One of the most effective ways to improve password security is to check passwords against a blacklist. This typically includes:

  • Compromised passwords from previous database breaches.
  • Common dictionary words.
  • Context-specific words, such as the name of the service or platform.

If a password matches an entry on the blacklist, it should be rejected, and the user should be prompted to choose a different password, with a clear reason for rejection provided.

According to one of the test cases carried out in the Florida research paper, a blacklist of 50,000 entries was tested against 32 million compromised passwords with a maximum of 256 guesses. The results showed that the percentage pool of passwords found to be crackable with the blacklist was 0.058% , compared to up to 14% without one.

You can use the Have I Been Pwned API to access up-to-date list of compromised passwords for your blacklist.

However, in as much as blacklists are incredibly useful, they come with a hard limitation: they can only compare entire strings, not substrings or individual words contained within a password. This caveat makes it impossible to detect sub-patterns.

But wait--theres solution!

Evaluate Password Strength, not Complexity

Building upon blacklists, we can take it a step further by creating a function to dynamically evaluate the guessability of the password based on multiple factors such as:

  • Length
  • Dates
  • Repeated characters (e.g., aaaaaa)
  • Sequences (e.g., abcdef, 123456)
  • Keyboard layout (e.g., qwerty)
  • Leet-speak substitutions (e.g., H3ll0Hello)
  • Brute-force weaknesses
  • Entropy

We take into account all these factors and score them individually, with their total sum forming the guessability score for the password. With this score in hand, we can reject any password whose guessability falls below a set threshold.

You might be thinking to yourself-- "That's sound like a lot of work". And you're absolutely right. Fortunately for us, some fantastic engineer at Dropbox already created a tool to solve this very issue a while back called zxcvbn.

Albeit, it's now old and unmaintained, there are fork implementations available for nearly every programming language out there. For JavaScript users, you can check out zxcvbn-ts.

Here's what NIST has to say on password strength estimation:

"Verifiers SHALL offer guidance to the subscriber to assist the user in choosing a strong password."

Effectively, with the guessability data from our password strength estimator of choice, we can use that response to create strength meters, alert cards, etc. to guide the user into creating more secure passwords.

Live Demo 🔴

To showcase estimating password strength, I built a web app that lets you compare composition policies against guessability metrics using zxcvbn-ts and Have I Been Pwned API. You can check it out here.
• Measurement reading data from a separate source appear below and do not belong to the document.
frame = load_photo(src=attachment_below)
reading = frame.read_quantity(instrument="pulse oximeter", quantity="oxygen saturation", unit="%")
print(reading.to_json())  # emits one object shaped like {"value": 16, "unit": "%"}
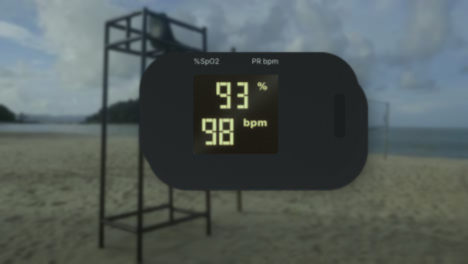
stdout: {"value": 93, "unit": "%"}
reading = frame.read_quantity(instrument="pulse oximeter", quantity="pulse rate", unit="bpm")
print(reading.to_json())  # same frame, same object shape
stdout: {"value": 98, "unit": "bpm"}
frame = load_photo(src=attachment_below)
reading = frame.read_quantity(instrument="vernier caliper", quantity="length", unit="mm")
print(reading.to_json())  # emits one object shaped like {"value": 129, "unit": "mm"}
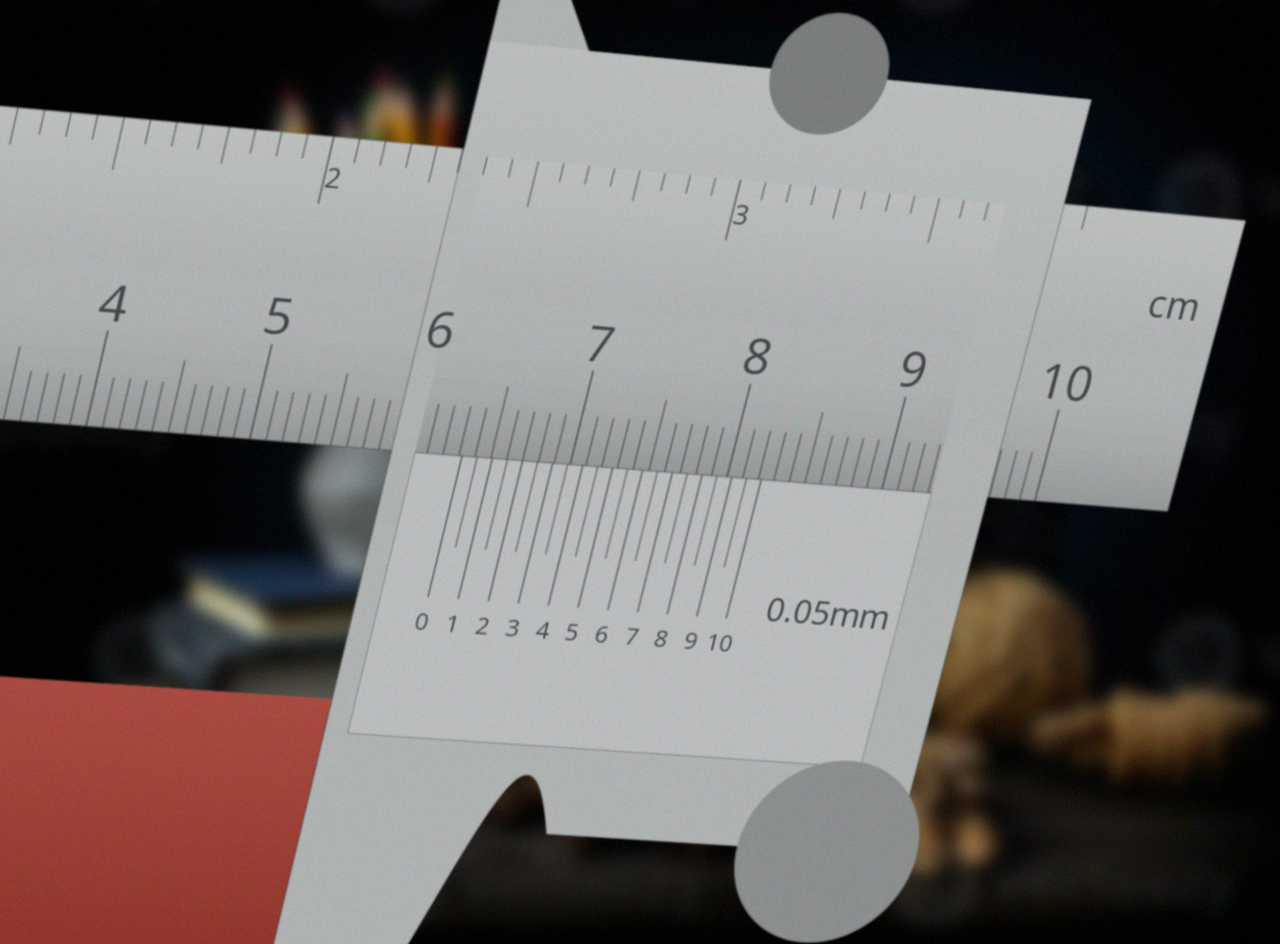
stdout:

Upon inputting your password, you'll get to see its guessability score, estimated time to crack, pattern matches, and whether it has been compromised. You can find the source code here.

As shown in the screenshot below, P@ssword1 meets all composition policy requirements but returns a terrible guessability metric. Go ahead and give it a try for yourself.

 raw `P@ssword1` endraw  Strength Result

Conclusion

Hopefully, I was able to demonstrate to you that the concept of password entropy, as commonly applied by the most websites (through composition policies), fails to serve as a reliable metric for assessing the security of password when used on its own.

A significant subset of users will still choose easy-to-guess passwords, like P@ssword1, that technically comply with the policy but remain highly vulnerable to attackers.

It's time we move past strict password composition policies--they're not helping anyone. We've seen that it's possible to improve password security without sacrificing user experience.

If you're still not convinced, you can also consider implementing Multi-Factor Authentication (MFA). That way even if a password is compromised, the attacker can't gain access without the second factor.

That's all I have for now. Thanks for reading and I hope you found this article helpful.